● **TASK PROMPT**: Make an exact copy of all the records.

● **TASK INPUT**:
Start of Block

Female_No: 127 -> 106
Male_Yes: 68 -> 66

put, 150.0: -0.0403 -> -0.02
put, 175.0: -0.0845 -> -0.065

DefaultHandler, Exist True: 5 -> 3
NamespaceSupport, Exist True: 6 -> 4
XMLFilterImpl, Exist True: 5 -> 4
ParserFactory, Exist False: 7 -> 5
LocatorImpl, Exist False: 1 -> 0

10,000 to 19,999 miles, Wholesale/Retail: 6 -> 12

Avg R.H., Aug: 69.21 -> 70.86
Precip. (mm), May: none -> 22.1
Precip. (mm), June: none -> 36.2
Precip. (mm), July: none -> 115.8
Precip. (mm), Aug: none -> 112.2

End of Block

● **RESPONSE FOR THIS EXERCISE**:
Female_No: 127 -> 106
Male_Yes: 68 -> 66

put, 150.0: -0.0403 -> -0.02
put, 175.0: -0.0845 -> -0.065

DefaultHandler, Exist True: 5 -> 3
NamespaceSupport, Exist True: 6 -> 4
XMLFilterImpl, Exist True: 5 -> 4
ParserFactory, Exist False: 7 -> 5
LocatorImpl, Exist False: 1 -> 0

10,000 to 19,999 miles, Wholesale/Retail: 6 -> 12

Avg R.H., Aug: 69.21 -> 70.86
Precip. (mm), May: none -> 22.1
Precip. (mm), June: none -> 36.2
Precip. (mm), July: none -> 115.8
Precip. (mm), Aug: none -> 112.2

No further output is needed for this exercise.